The Figurine tells the story of the myth surrounding the history of ‘Araromire’, a clan whose fate of ups and downs is determined by the figurine.
Afolayan, who had since shot two other well-acclaimed films, Phone Swap and October 1, described the book as a novelty.
Citing events that led to the decision to have the film in a book form, the auteur said the idea was first muted by his elder brother, with whom he had not been acquainted for years, owing to their ideological differences.
“We used to fight a lot when we were kids, and this was because when our parents were away for their Yoruba travelling theater business, monies for upkeep were usually in the custody of my elder brother, who would spend most of the money to buy books and newspapers. He was so addicted to books and that didn’t go well with me. One day, I gathered the books and newspapers and sold them to a boli (roast plantain) seller in return for some snack. That caused a fight between my brother and me. So, upon the completion of this book on my movie, The Figurine, he brought a copy for me to see and I shed tears. It was tears of joy, partly because this is about me and my work, and because I have never read a book so detailed in its analysis.”
The event was chaired by Chief Rasheed Gbadamosi, former Minister of National Planning. Soft-spoken, Gbadamosi led the pact of accolades that poured in for the filmmaker. He praised the ingenuity of the Afolayans as people who have challenged many in the creative industry.
For Peace Anyiam-Osigwe, CEO of the Africa Movie Academy Awards (AMAA), other young filmmakers should follow the footsteps of Kunle, whom she described as a thorough and dedicated filmmaker. She, however, expressed worries that while Afolayan struggles to get money to make his movies, those who could not make good movies find money easily because of who they know.
According to the AMAA boss, “Kunle Afolayan’s film, Irapada, was the first film from Nigeria to make it to major international film festival circuits.”

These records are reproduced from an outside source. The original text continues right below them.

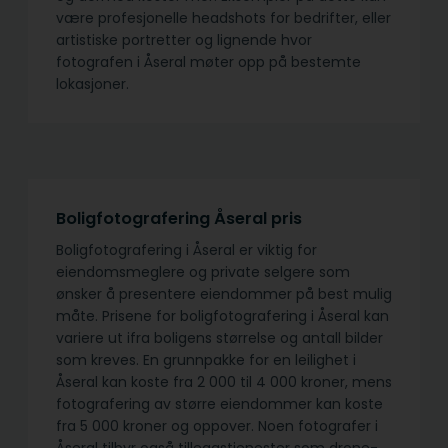
være profesjonelle headshots for bedrifter, eller
artistiske portretter og lignende hvor
fotografen i Åseral møter opp på bestemte
lokasjoner.
Boligfotografering Åseral pris
Boligfotografering i Åseral er viktig for
eiendomsmeglere og private selgere som
ønsker å presentere eiendommer på best mulig
måte. Prisene for boligfotografering i Åseral kan
variere ut ifra boligens størrelse og antall bilder
som kreves. En grunnpakke for en leilighet i
Åseral kan koste fra 2 000 til 4 000 kroner, mens
fotografering av større eiendommer kan koste
fra 5 000 kroner og oppover. Noen fotografer i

In the same vein, foremost stand-up comedian, Atunyota Akporobomerere, aka Ali Baba, while eulogising Afolayan for his works, decried a situation whereby most Nollywood filmmakers were not original in their works. He said: “The art of filmmaking is not a joke,’ adding that “comedy itself is a serious business.” According to the comedian, it is worrisome how some of the jokes he had done years back, are still being recycled in Nollywood films today.
The demand for the story in book form may not be unconnected with the success of its motion picture, after five years of cinema and home video exposure and winning five awards, including Best Film category at the prestigious Africa Movie Academy Awards (AMAA), while also making impacts at film festival circuits.

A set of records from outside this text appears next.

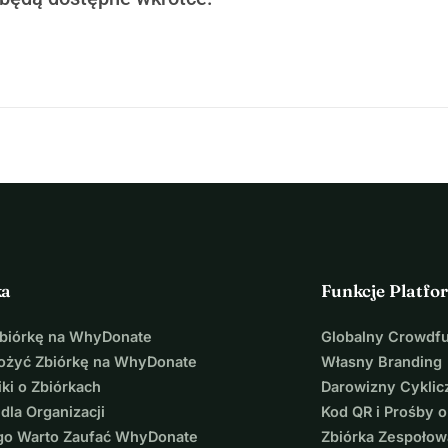
ka
Funkcje Platfo
Zbiórkę na WhyDonate
Globalny Crowdf
łożyć Zbiórkę na WhyDonate
Własny Branding
ki o Zbiórkach
Darowizny Cyklic
 dla Organizacji
Kod QR i Prośby o
go Warto Zaufać WhyDonate
Zbiórka Zespołow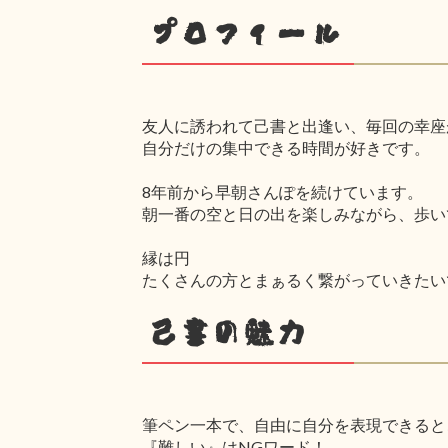
プロフィール
友人に誘われて己書と出逢い、毎回の幸座
自分だけの集中できる時間が好きです。
8年前から早朝さんぽを続けています。
朝一番の空と日の出を楽しみながら、歩い
縁は円
たくさんの方とまぁるく繋がっていきたい
己書の魅力
筆ペン一本で、自由に自分を表現できると
『難しい』はNGワード！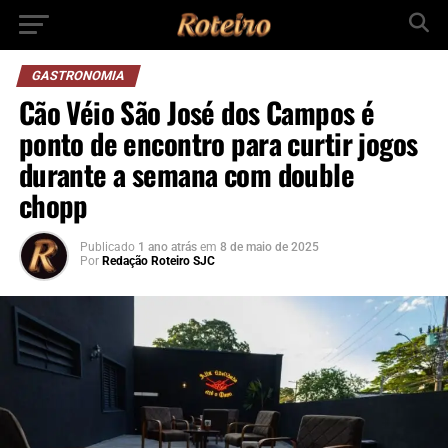
GASTRONOMIA
Cão Véio São José dos Campos é
ponto de encontro para curtir jogos
durante a semana com double
chopp
Publicado
1 ano atrás
em
8 de maio de 2025
Por
Redação Roteiro SJC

Afolayan noted that a critical work of art goes beyond mere rhetoric and images on the screen, saying: “Releasing one’s movie to scholarly interrogation like this is one of the next levels for our film industry to climb and I’m excited that this is already happening through my film.”
Packaged by Relentless Media, in conjunction with Golden Effects Services, the event was also attended by Speaker of the Lagos State House of Assembly, Honourable Adeyemi Ikuforiji; Chief Samuel Adedoyin, Chairman of Doyin Group of Companies and Prince Deji Oni, representing the governor of Kwara State.
Others are notable filmmakers Chief Tunde Oloyede, Tunde Kelani, Mahmood Ali-Balogun and comedians such as Babyface and Kofi.
With the foreword by Prof. Jonathan Haynes of the Long Island University, USA, the book, a collection of scholarly essays, is the first of its kind that is devoted to the work of a single Nigerian film director. It interrogates the thematic focus and cinematic style employed in The Figurine, while also using that singular work to engage the new trends in Nollywood.
Other contributors to the 455-page book include Dr. Sola Osofisan, Dr. Dele Layiwola, Dr. Chukwuma Okoye, Jane Thorburn, Matthew H. Brown, Gideon Tanimonure, A.G.A Bello, Foluke Ogunleye and Prof. Hyginus Ekwuazi.
An ‘Afterword’ on “Neo-Nollywood and its Other” by the prolific scholar, Dr. Onookome Okome, is also provided in the book, in addition to a series of interviews with key actors and technicians who featured in The Figurine.